> **Aim of the exercise**: Reproduce the source text of each row below character for character, leaving out the pictures.

> **Input**:
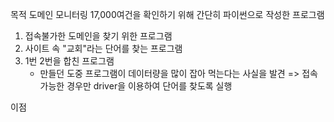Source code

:목적
도메인 모니터링 17,000여건을 확인하기 위해 간단히 파이썬으로 작성한 프로그램

1. 접속불가한 도메인을 찾기 위한 프로그램
2. 사이트 속 "교회"라는 단어를 찾는 프로그램
3. 1번 2번을 합친 프로그램
    - 만들던 도중 프로그램이 데이터량을 많이 잡아 먹는다는 사실을 발견
       => 접속 가능한 경우만 driver을 이용하여 단어를 찾도록 실행


이점 
 
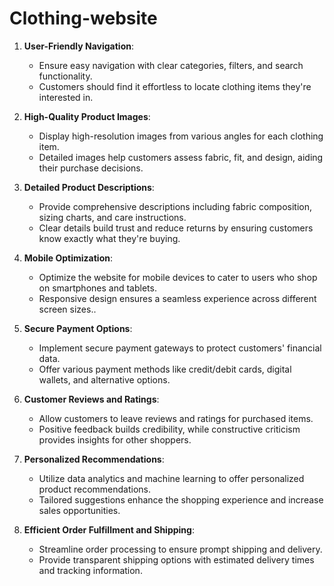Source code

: # Clothing-website   

1. **User-Friendly Navigation**:
   - Ensure easy navigation with clear categories, filters, and search functionality.
   - Customers should find it effortless to locate clothing items they're interested in.

2. **High-Quality Product Images**:
   - Display high-resolution images from various angles for each clothing item.
   - Detailed images help customers assess fabric, fit, and design, aiding their purchase decisions.

3. **Detailed Product Descriptions**:
   - Provide comprehensive descriptions including fabric composition, sizing charts, and care instructions.
   - Clear details build trust and reduce returns by ensuring customers know exactly what they're buying.

4. **Mobile Optimization**:
   - Optimize the website for mobile devices to cater to users who shop on smartphones and tablets.
   - Responsive design ensures a seamless experience across different screen sizes..

5. **Secure Payment Options**:
   - Implement secure payment gateways to protect customers' financial data.
   - Offer various payment methods like credit/debit cards, digital wallets, and alternative options.

6. **Customer Reviews and Ratings**:
   - Allow customers to leave reviews and ratings for purchased items.
   - Positive feedback builds credibility, while constructive criticism provides insights for other shoppers.

7. **Personalized Recommendations**:
   - Utilize data analytics and machine learning to offer personalized product recommendations.
   - Tailored suggestions enhance the shopping experience and increase sales opportunities.

8. **Efficient Order Fulfillment and Shipping**:
   - Streamline order processing to ensure prompt shipping and delivery.
   - Provide transparent shipping options with estimated delivery times and tracking information.
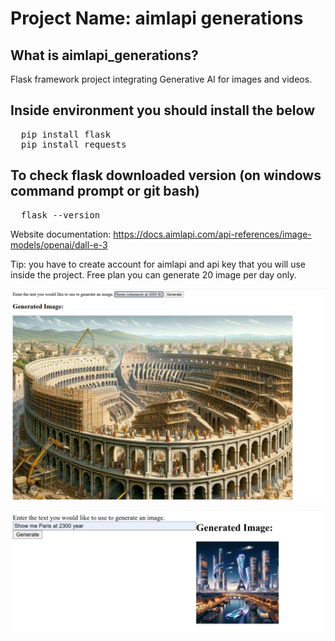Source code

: # Project Name: aimlapi generations

## What is aimlapi_generations? 
Flask framework project integrating Generative AI for images and videos.


## Inside environment you should install the below
<pre>
  pip install flask
  pip install requests
</pre>

## To check flask downloaded version (on windows command prompt or git bash)
<pre>
  flask --version
</pre>
Website documentation: https://docs.aimlapi.com/api-references/image-models/openai/dall-e-3

Tip: you have to create account for aimlapi and api key that you will use inside the project. Free plan you can generate 20 image per day only.

![Screenshot](examples/example-1.png)

![Screenshot](examples/example-2.png)
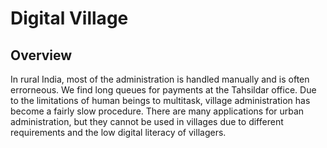 # Digital Village

## Overview
In rural India, most of the administration is handled manually and is often errorneous. We find long queues for payments at the Tahsildar office. Due to the limitations of human beings to multitask, village administration has become a fairly slow procedure. There are many applications for urban administration, but they cannot be used in villages due to different requirements and the low digital literacy of villagers.
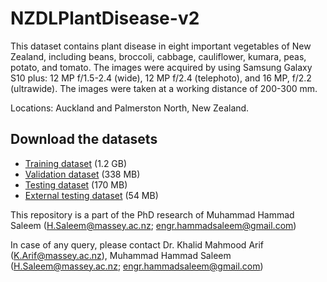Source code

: # NZDLPlantDisease-v2

This dataset contains plant disease in eight important vegetables of New Zealand, including beans, broccoli, cabbage, cauliflower, kumara, peas, potato, and tomato. The images were acquired by using Samsung Galaxy S10 plus: 12 MP f/1.5-2.4 (wide), 12 MP f/2.4 (telephoto), and 16 MP, f/2.2 (ultrawide). The images were taken at a working distance of 200-300 mm.

Locations: Auckland and Palmerston North, New Zealand.

## Download the datasets

* [Training dataset](https://drive.google.com/file/d/1qg8oRjZwicL2z_2iy3pUeqfc_wrfpNcj) (1.2 GB)
* [Validation dataset](https://drive.google.com/file/d/1eIne-reVI7Ojwd1wJEOWyEudz8Y59eP8) (338 MB)
* [Testing dataset](https://drive.google.com/file/d/1BAHyTXeWZBG6sGMw41Syz8bjvZpR-kt3) (170 MB)
* [External testing dataset](https://drive.google.com/file/d/1os4RWNYYoRaZEX84QHEqojzTjUZuTzvC) (54 MB)

This repository is a part of the PhD research of Muhammad Hammad Saleem (H.Saleem@massey.ac.nz; engr.hammadsaleem@gmail.com)

In case of any query, please contact Dr. Khalid Mahmood Arif (K.Arif@massey.ac.nz), Muhammad Hammad Saleem (H.Saleem@massey.ac.nz; engr.hammadsaleem@gmail.com)

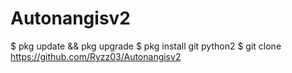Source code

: # Autonangisv2

$ pkg update && pkg upgrade
$ pkg install git python2
$ git clone https://github.com/Ryzz03/Autonangisv2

> **Answer box**:
Source code

:목적
도메인 모니터링 17,000여건을 확인하기 위해 간단히 파이썬으로 작성한 프로그램

1. 접속불가한 도메인을 찾기 위한 프로그램
2. 사이트 속 "교회"라는 단어를 찾는 프로그램
3. 1번 2번을 합친 프로그램
    - 만들던 도중 프로그램이 데이터량을 많이 잡아 먹는다는 사실을 발견
       => 접속 가능한 경우만 driver을 이용하여 단어를 찾도록 실행


이점 
 
Source code

: # Clothing-website   

1. **User-Friendly Navigation**:
   - Ensure easy navigation with clear categories, filters, and search functionality.
   - Customers should find it effortless to locate clothing items they're interested in.

2. **High-Quality Product Images**:
   - Display high-resolution images from various angles for each clothing item.
   - Detailed images help customers assess fabric, fit, and design, aiding their purchase decisions.

3. **Detailed Product Descriptions**:
   - Provide comprehensive descriptions including fabric composition, sizing charts, and care instructions.
   - Clear details build trust and reduce returns by ensuring customers know exactly what they're buying.

4. **Mobile Optimization**:
   - Optimize the website for mobile devices to cater to users who shop on smartphones and tablets.
   - Responsive design ensures a seamless experience across different screen sizes..

5. **Secure Payment Options**:
   - Implement secure payment gateways to protect customers' financial data.
   - Offer various payment methods like credit/debit cards, digital wallets, and alternative options.

6. **Customer Reviews and Ratings**:
   - Allow customers to leave reviews and ratings for purchased items.
   - Positive feedback builds credibility, while constructive criticism provides insights for other shoppers.

7. **Personalized Recommendations**:
   - Utilize data analytics and machine learning to offer personalized product recommendations.
   - Tailored suggestions enhance the shopping experience and increase sales opportunities.

8. **Efficient Order Fulfillment and Shipping**:
   - Streamline order processing to ensure prompt shipping and delivery.
   - Provide transparent shipping options with estimated delivery times and tracking information.
Source code

: # Project Name: aimlapi generations

## What is aimlapi_generations? 
Flask framework project integrating Generative AI for images and videos.


## Inside environment you should install the below
<pre>
  pip install flask
  pip install requests
</pre>

## To check flask downloaded version (on windows command prompt or git bash)
<pre>
  flask --version
</pre>
Website documentation: https://docs.aimlapi.com/api-references/image-models/openai/dall-e-3

Tip: you have to create account for aimlapi and api key that you will use inside the project. Free plan you can generate 20 image per day only.

![Screenshot](examples/example-1.png)

![Screenshot](examples/example-2.png)
 # Digital Village

## Overview
In rural India, most of the administration is handled manually and is often errorneous. We find long queues for payments at the Tahsildar office. Due to the limitations of human beings to multitask, village administration has become a fairly slow procedure. There are many applications for urban administration, but they cannot be used in villages due to different requirements and the low digital literacy of villagers.
Source code

: # NZDLPlantDisease-v2

This dataset contains plant disease in eight important vegetables of New Zealand, including beans, broccoli, cabbage, cauliflower, kumara, peas, potato, and tomato. The images were acquired by using Samsung Galaxy S10 plus: 12 MP f/1.5-2.4 (wide), 12 MP f/2.4 (telephoto), and 16 MP, f/2.2 (ultrawide). The images were taken at a working distance of 200-300 mm.

Locations: Auckland and Palmerston North, New Zealand.

## Download the datasets

* [Training dataset](https://drive.google.com/file/d/1qg8oRjZwicL2z_2iy3pUeqfc_wrfpNcj) (1.2 GB)
* [Validation dataset](https://drive.google.com/file/d/1eIne-reVI7Ojwd1wJEOWyEudz8Y59eP8) (338 MB)
* [Testing dataset](https://drive.google.com/file/d/1BAHyTXeWZBG6sGMw41Syz8bjvZpR-kt3) (170 MB)
* [External testing dataset](https://drive.google.com/file/d/1os4RWNYYoRaZEX84QHEqojzTjUZuTzvC) (54 MB)

This repository is a part of the PhD research of Muhammad Hammad Saleem (H.Saleem@massey.ac.nz; engr.hammadsaleem@gmail.com)

In case of any query, please contact Dr. Khalid Mahmood Arif (K.Arif@massey.ac.nz), Muhammad Hammad Saleem (H.Saleem@massey.ac.nz; engr.hammadsaleem@gmail.com)

Source code

: # Autonangisv2

$ pkg update && pkg upgrade
$ pkg install git python2
$ git clone https://github.com/Ryzz03/Autonangisv2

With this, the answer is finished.